Explore the captivating world of NASA astronauts through data analysis. Unveil the remarkable stories and achievements of space pioneers. This project uses Python and SQL to clean, analyze, and visualize astronaut data, revealing insights into demographics, careers, and space missions.

NASA Astronauts Analysis Project

Project Overview: This repository contains the code and documentation for an exploratory analysis of NASA astronauts' data. The project delves into the rich tapestry of individual stories and collective triumphs of astronauts who have ventured into space. By leveraging data analysis techniques, we aim to unveil insights into astronauts' demographics, careers, and accomplishments, shedding light on their remarkable journeys.

Tools Used:

  • Python: Python was chosen for its versatility in data analysis, data cleaning, and visualization. Libraries such as Pandas, NumPy, and Matplotlib make it a powerful choice.
  • SQL: SQL (Structured Query Language) complements Python by facilitating data manipulation and querying, especially when dealing with large datasets.

Steps Involved:

  1. Data Collection: The first step was to obtain the dataset containing details about NASA astronauts, including their names, birthdates, education, military history, and space missions.

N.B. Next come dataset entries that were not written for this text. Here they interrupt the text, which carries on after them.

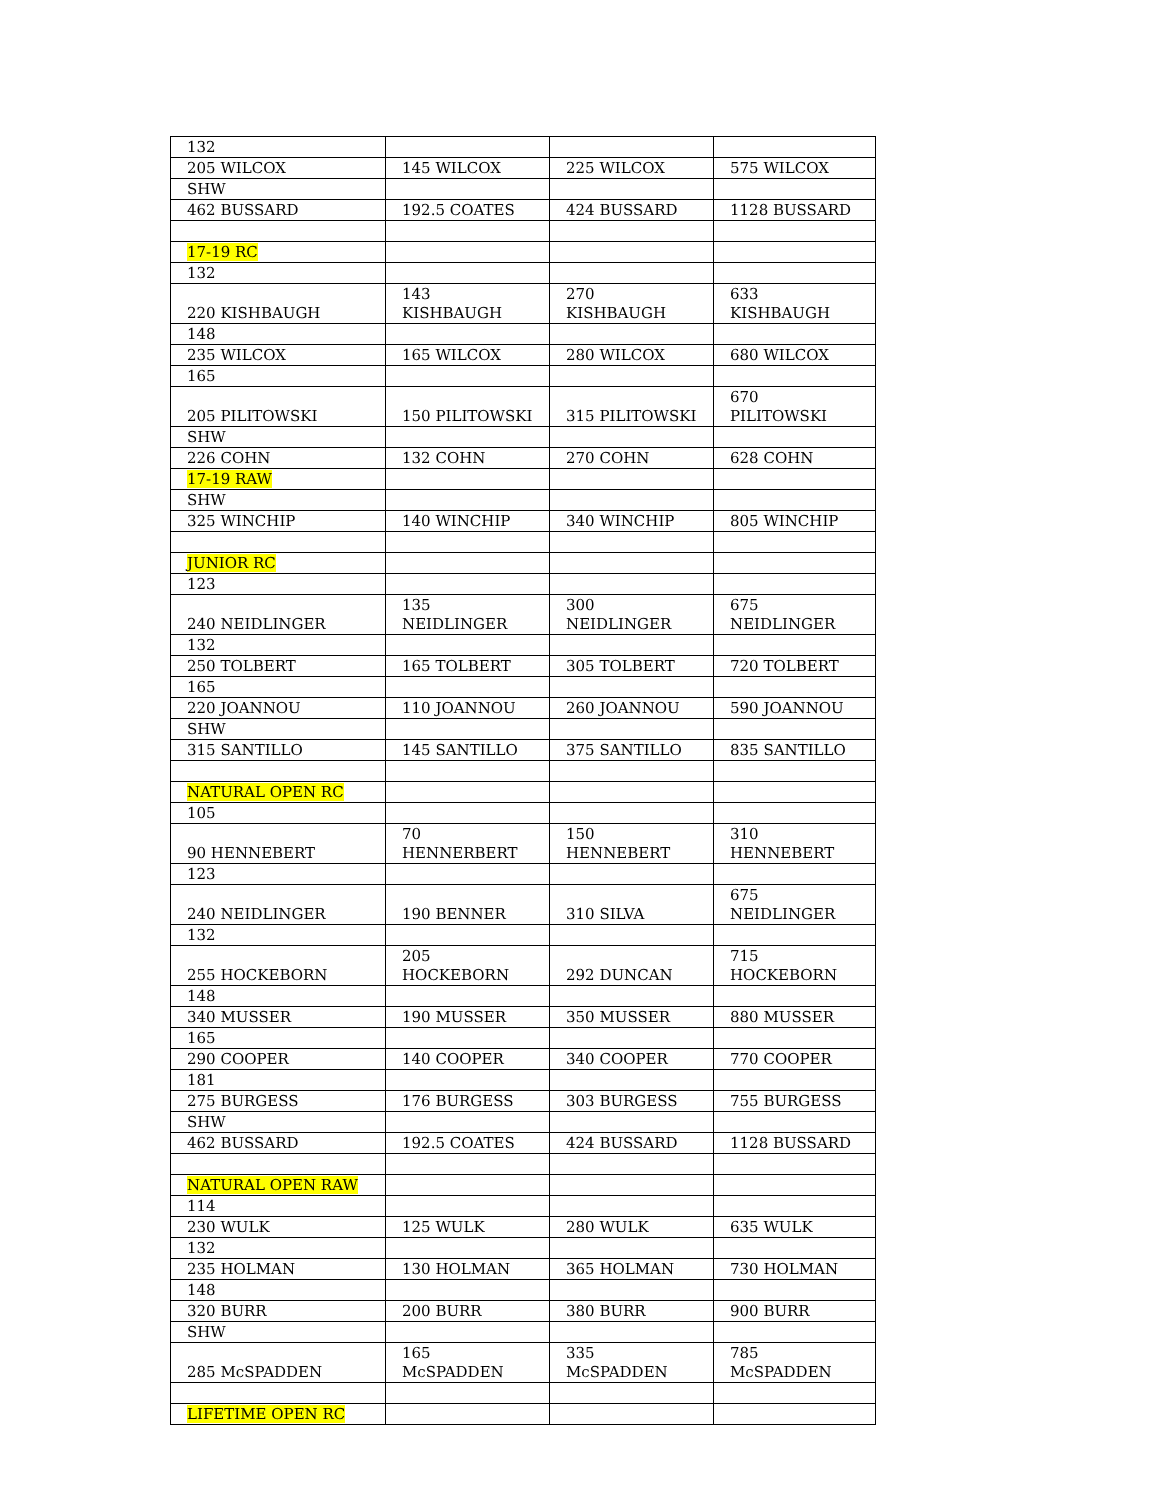| 132 | | | |
| 205 WILCOX | 145 WILCOX | 225 WILCOX | 575 WILCOX |
| SHW | | | |
| 462 BUSSARD | 192.5 COATES | 424 BUSSARD | 1128 BUSSARD |
| 17-19 RC | | | |
| 132 | | | |
| 220 KISHBAUGH | 143 KISHBAUGH | 270 KISHBAUGH | 633 KISHBAUGH |
| 148 | | | |
| 235 WILCOX | 165 WILCOX | 280 WILCOX | 680 WILCOX |
| 165 | | | |
| 205 PILITOWSKI | 150 PILITOWSKI | 315 PILITOWSKI | 670 PILITOWSKI |
| SHW | | | |
| 226 COHN | 132 COHN | 270 COHN | 628 COHN |
| 17-19 RAW | | | |
| SHW | | | |
| 325 WINCHIP | 140 WINCHIP | 340 WINCHIP | 805 WINCHIP |
| JUNIOR RC | | | |
| 123 | | | |
| 240 NEIDLINGER | 135 NEIDLINGER | 300 NEIDLINGER | 675 NEIDLINGER |
| 132 | | | |
| 250 TOLBERT | 165 TOLBERT | 305 TOLBERT | 720 TOLBERT |
| 165 | | | |
| 220 JOANNOU | 110 JOANNOU | 260 JOANNOU | 590 JOANNOU |
| SHW | | | |
| 315 SANTILLO | 145 SANTILLO | 375 SANTILLO | 835 SANTILLO |
| NATURAL OPEN RC | | | |
| 105 | | | |
| 90 HENNEBERT | 70 HENNERBERT | 150 HENNEBERT | 310 HENNEBERT |
| 123 | | | |
| 240 NEIDLINGER | 190 BENNER | 310 SILVA | 675 NEIDLINGER |
| 132 | | | |
| 255 HOCKEBORN | 205 HOCKEBORN | 292 DUNCAN | 715 HOCKEBORN |
| 148 | | | |
| 340 MUSSER | 190 MUSSER | 350 MUSSER | 880 MUSSER |
| 165 | | | |
| 290 COOPER | 140 COOPER | 340 COOPER | 770 COOPER |
| 181 | | | |
| 275 BURGESS | 176 BURGESS | 303 BURGESS | 755 BURGESS |
| SHW | | | |
| 462 BUSSARD | 192.5 COATES | 424 BUSSARD | 1128 BUSSARD |
| NATURAL OPEN RAW | | | |
| 114 | | | |
| 230 WULK | 125 WULK | 280 WULK | 635 WULK |
| 132 | | | |
| 235 HOLMAN | 130 HOLMAN | 365 HOLMAN | 730 HOLMAN |
| 148 | | | |
| 320 BURR | 200 BURR | 380 BURR | 900 BURR |
| SHW | | | |
| 285 McSPADDEN | 165 McSPADDEN | 335 McSPADDEN | 785 McSPADDEN |
| LIFETIME OPEN RC | | | |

  2. Data Cleaning: Data cleaning involved:

    • Filtering out rows with missing values in the 'Death_Mission' and 'Death_Date' columns, as these rows lacked mission information.
    • Removing rows with missing values in the 'Alma_Mater' column to ensure a complete educational background.
    • Converting 'Birth_Date' and 'Death_Date' columns to datetime format for consistent date handling.
  3. Exploratory Data Analysis (EDA): We employed Python's data analysis tools to perform EDA. Visualizations, descriptive statistics, and data summarization were used to understand astronaut demographics, mission details, and more.

  4. Data Visualization: Visualization played a crucial role in conveying insights. Matplotlib was employed to create informative charts and graphs, making patterns and trends more accessible.

  5. SQL Database Integration: The cleaned dataset was exported and integrated into a MySQL database for more complex querying capabilities.

  6. Advanced Analysis: SQL allowed for complex analysis of the dataset, such as identifying astronauts with specific criteria, determining the distribution of astronauts by various factors, and calculating averages and other metrics.

  7. Insight Generation: Through the combination of Python and SQL, we systematically uncovered key insights about NASA astronauts. These insights include demographics, career trends, military backgrounds, and more.

By following this structured process and employing Python and SQL, this project not only provides valuable insights into NASA astronauts' stories but also serves as a template for data analysis on diverse datasets.